Le langage structure toute expérience perceptive, jusque dans l’hallucination. Primordialement, c’est le signifiant qui suscite le désir. Mais ce désir vise un objet absolu qui s’avère manquant. Le réel est alors défini comme l’épreuve de ce manque ; plus précisément là où la plénitude était attendue, surgit un vide. Juranville définit le réel comme un temps vide qui, du fait de ce vide, se transforme en espace imaginaire. Dans l’hallucination, c’est un substitut de la Chose manquante, objet absolu du désir, qui surgit dans ce réel. Mais toute perception en général présuppose l’hallucination originaire de la Chose (elle n’est pas seulement un accident de la perception, ou une non-perception, mais sa condition fondamentale), comme elle présuppose le signifiant auquel fait référence la Chose, le signifiant de la loi ou Nom-du-père selon Lacan, absolument structurant pour le monde de la perception. A telle enseigne que, si ce signifiant fait défaut dans le registre symbolique du sujet, se produit l’hallucination psychotique, c’est-à-dire que ce signifiant surgit alors dans le réel, en lieu et place de la Chose.
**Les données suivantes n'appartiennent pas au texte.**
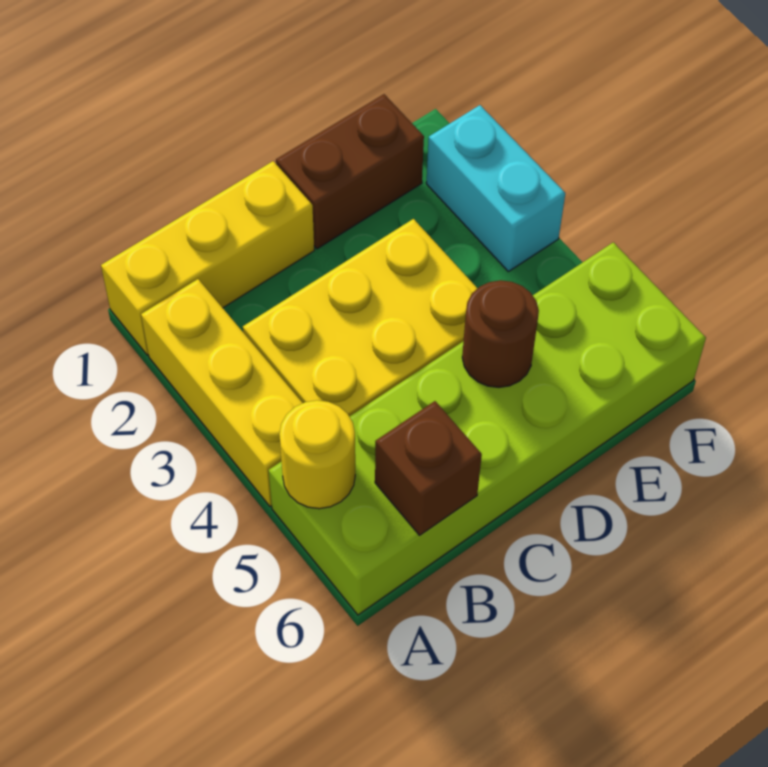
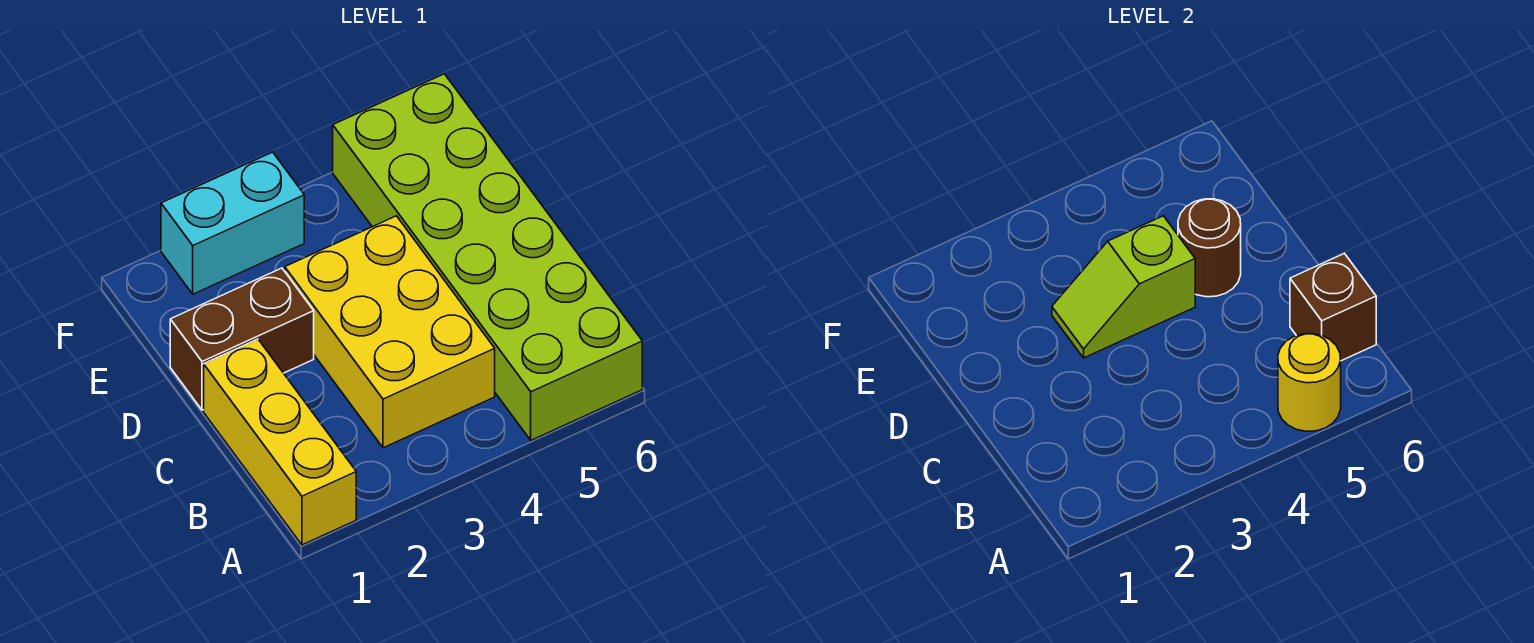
yellow 1x3 brick [141,279,302,507] -> none
brown 1x2 brick [276,94,424,249] -> brown 1x2 brick turned to [170,268,314,410]
none -> lime 1x2 slope [1052,216,1195,358]

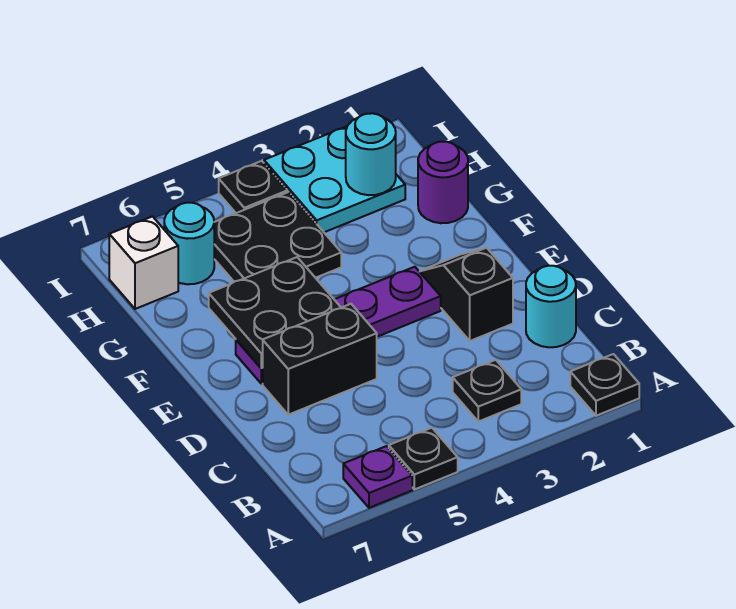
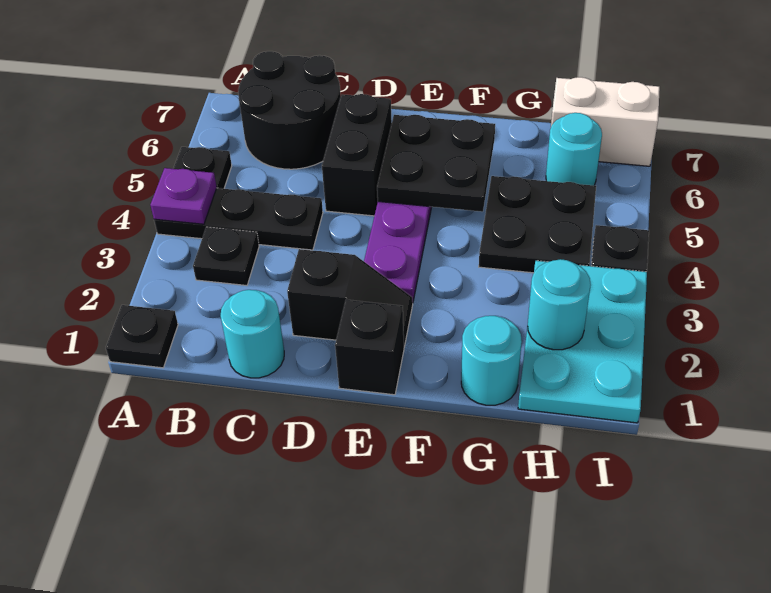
none -> black 1x3 plate [154,188,323,250]
purple 1x1 plate [343,446,412,508] -> purple 1x1 plate moved to [150,168,217,224]
none -> black 2x2 round brick [238,51,341,169]
none -> black 1x1 brick [335,300,404,395]
purple 1x1 round brick [418,142,468,223] -> cyan 1x1 round brick [461,316,522,405]
cyan 2x2 plate [264,126,405,232] -> cyan 2x3 plate [518,261,647,423]
white 1x1 brick [109,216,178,309] -> white 1x2 brick [551,77,660,166]

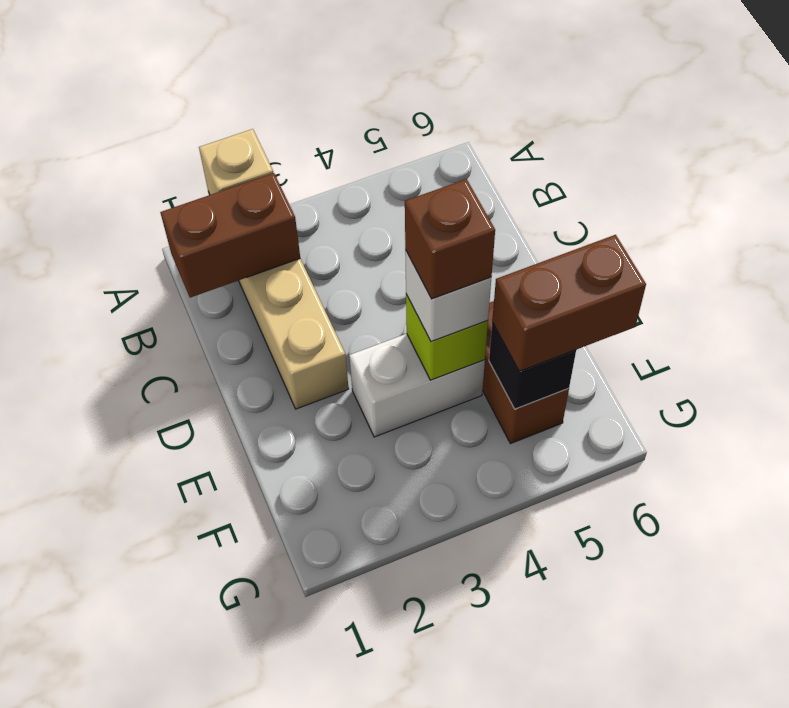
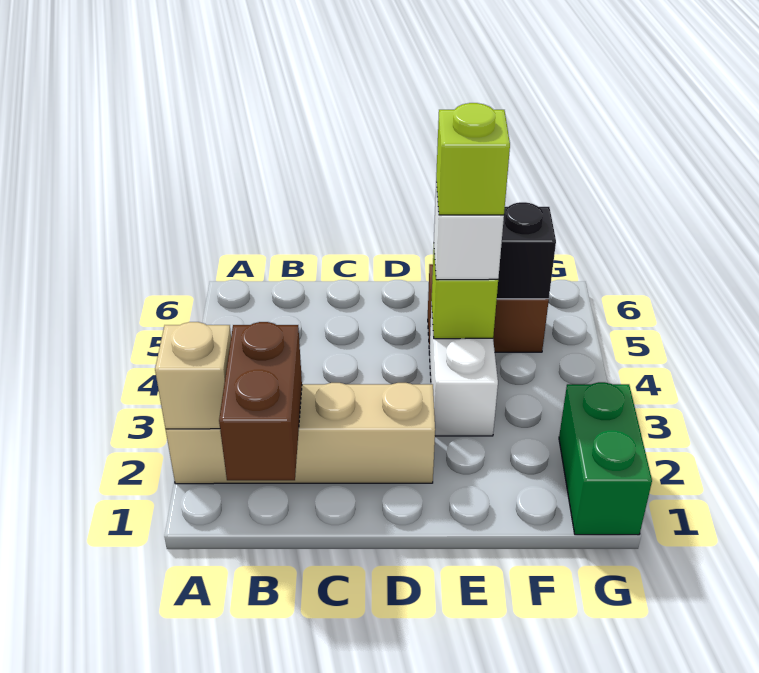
brown 1x1 brick [405,179,495,299] -> lime 1x1 brick [436,103,510,215]
brown 1x2 brick [492,235,646,371] -> none
none -> green 1x2 brick [559,382,652,535]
Le monde de la perception suppose un signifiant qui demeure comme signifiant lors même que le manque de la plénitude de la Chose a conduit à l’hallucination (dont l’aspect « imaginaire » ne saurait être négligé, même si elle se produit dans le « réel »). Le signifiant qui garantit le monde de la perception est le Nom-du-Père, à quoi la Chose dans son écartèlement fait référence comme au signifiant pur. Le Nom-du-Père est le signifiant de la loi qui organise le monde pour un sujet, selon la continuité et l’anticipation propres au signifié.”